Pull out every line of the material that contains the word "value". Case counts.

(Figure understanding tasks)
* * * * * * * * *
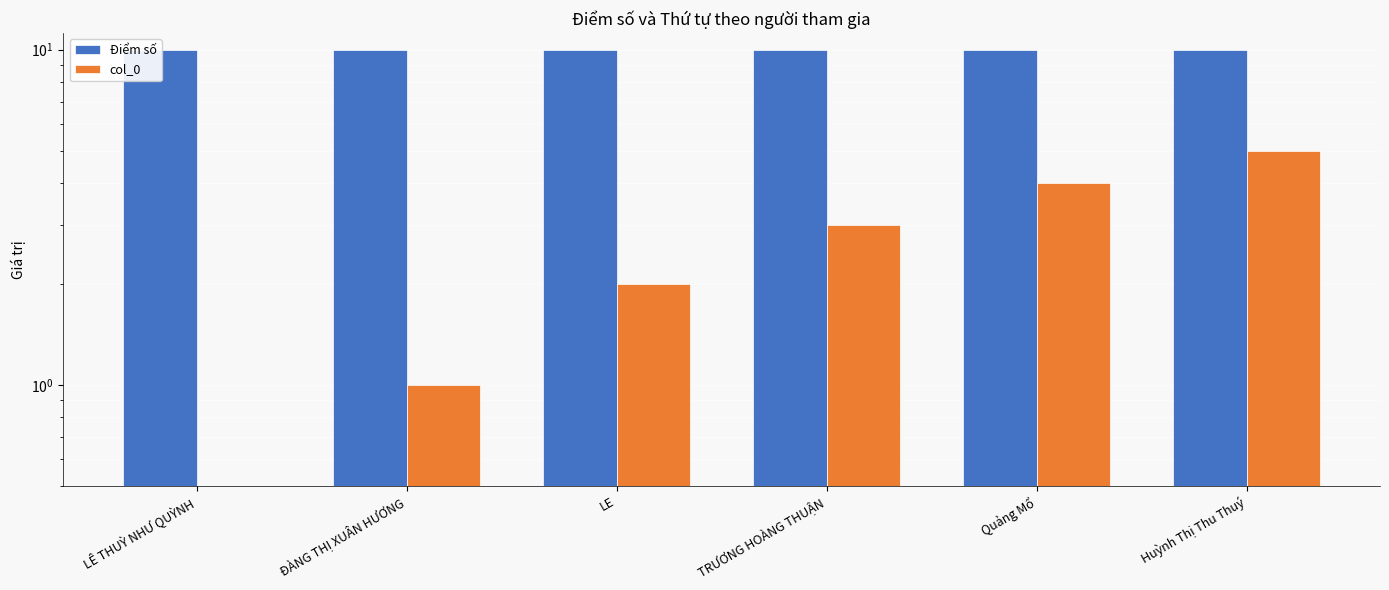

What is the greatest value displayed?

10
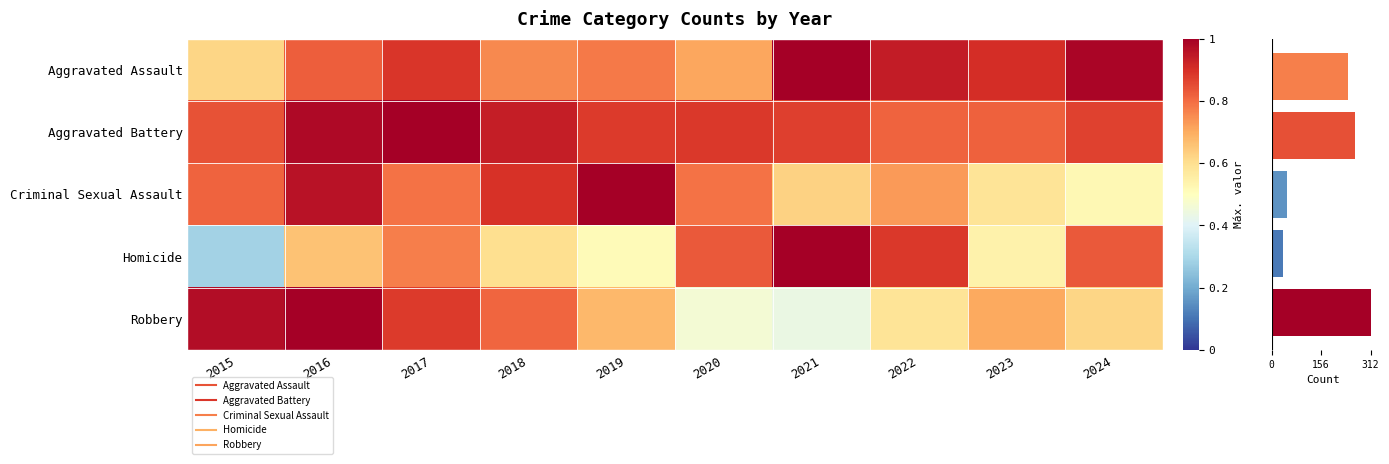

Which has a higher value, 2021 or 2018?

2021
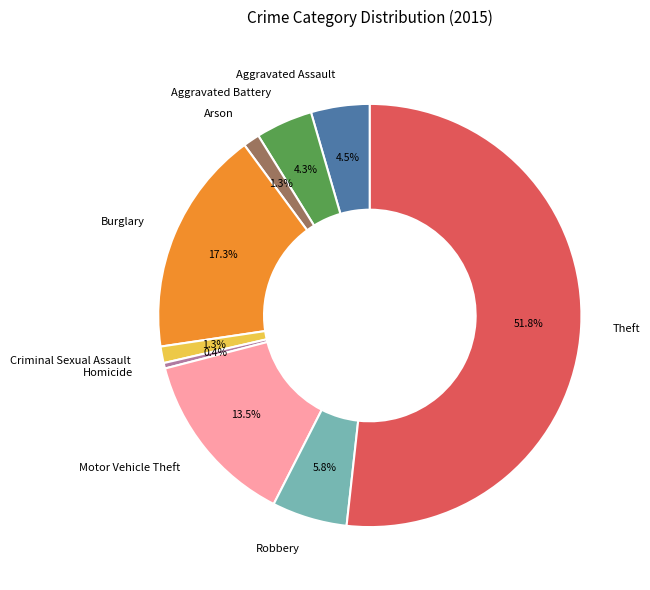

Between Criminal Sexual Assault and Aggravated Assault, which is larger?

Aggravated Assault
* * * * * * * * *
_Answer space_:
What is the greatest value displayed?
Which has a higher value, 2021 or 2018?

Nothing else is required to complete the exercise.